Seriously teachers. Stop tweeting pictures of students.— Dr. Gary Ackerman (@GaryAckermanPhD) November 11, 2021
I recently had a tweet go “viral” in the non-celebrity sense… something like 80,000 impressions in a day which I attribute to the likes, replies, and retweets. In this post, I dig a little deeper into my rationale for the tweet.
First, let’s all agree that sharing images in which students can be identified should not be done. Even if you have signed releases or believe you are functioning as a journalist, we should not be sharing images of students. Notice I did not say we cannot. You can successfully argue you are in a public space, and one has no expectation of privacy in public. Implicit in this is that there might be individuals who hope to maintain some privacy (for whatever reason) and I believe no educator should interfere with privacy whether students have asked for it or not. Let’s call this the presumption privacy is preferred and let’s not violate it.

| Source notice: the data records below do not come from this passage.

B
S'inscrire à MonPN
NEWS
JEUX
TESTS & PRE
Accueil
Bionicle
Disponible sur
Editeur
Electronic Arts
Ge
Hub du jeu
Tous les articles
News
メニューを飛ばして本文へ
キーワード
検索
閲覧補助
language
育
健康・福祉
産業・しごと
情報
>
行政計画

What are the consequences if we do? They may not be legal, but they may be personal and professional. I’m unsure how an educator could hope to have positive relationships with students and families if they violated their desire for privacy.

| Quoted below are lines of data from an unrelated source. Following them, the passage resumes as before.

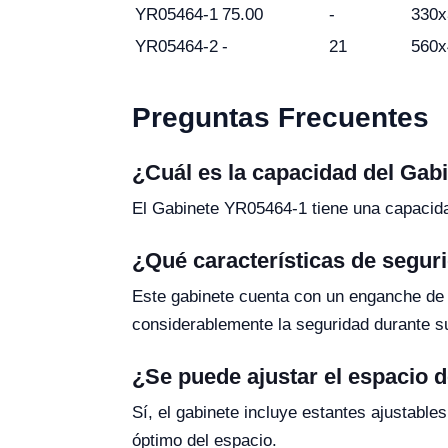
YR05464-1
75.00
-
330x
YR05464-2
-
21
560x
Preguntas Frecuentes
¿Cuál es la capacidad del Ga
El Gabinete YR05464-1 tiene una capacidad
¿Qué características de segur
Este gabinete cuenta con un enganche de t
considerablemente la seguridad durante s
¿Se puede ajustar el espacio 
Sí, el gabinete incluye estantes ajustabl
óptimo del espacio.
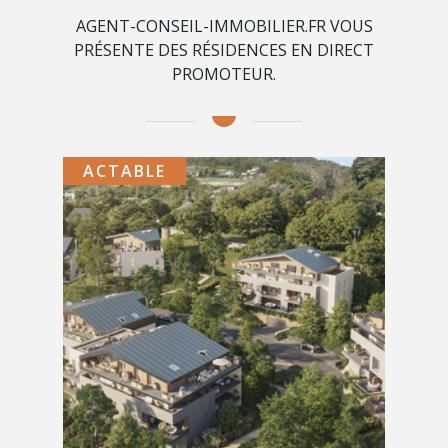
AGENT-CONSEIL-IMMOBILIER.FR VOUS
PRÉSENTE DES RÉSIDENCES EN DIRECT
PROMOTEUR.
ACTABLE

Second, let’s consider backs of heads, hands, or masked students, and similar photos in which students are not visible but not identifiable. This is less insidious than posting photos of students in which they are identified. I have advised educators to opt for this many times over my career, but I am less a fan of this than I used to be. Just what constitutes students being “in” am image? To me it is when individual students could be identified if their faces were shown. And these photos should not be shared. Groups of students in the distance seems OK to me.
Third, let’s consider the works students produce. Those works are as much intellectual property as the poems, paintings, and programs adults create in the real world. In my opinion, sharing the work requires the expressed consent of both the adults responsible for the students and the students themselves. In my opinion, it is acceptable, but only with consent.

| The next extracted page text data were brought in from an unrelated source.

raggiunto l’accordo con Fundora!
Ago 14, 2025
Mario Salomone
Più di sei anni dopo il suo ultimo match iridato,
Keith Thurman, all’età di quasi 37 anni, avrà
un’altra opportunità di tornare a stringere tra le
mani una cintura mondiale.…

Much of the discussion resulting from my tweet focused on consent. If we are granted consent, then we may share work in good conscious. My concept of consent is grounded in my experience as a qualitative researcher. In that context, consent is informed. Participants know how their data will be used and managed. Participants know how to withdraw their consent, which results in their data no longer being used in the manner to which they originally consented. Informed consent must occur prior to any participation.
In my mind, it is unacceptable for teachers to share images (even masked images) on social media because they cannot inform their students how the images will be used; once it is posted, you lose all control of it. It is also impossible for one to withdrawn consent for the image to be used.
In my mind it is unacceptable for teachers to use students work in any place inside or outside the classroom without informed consent. Yes, I know there may be some program assessment purposes for which one could argue students’ work should be shared, but I think we owe it to our students to ask their permission and to protect their privacy.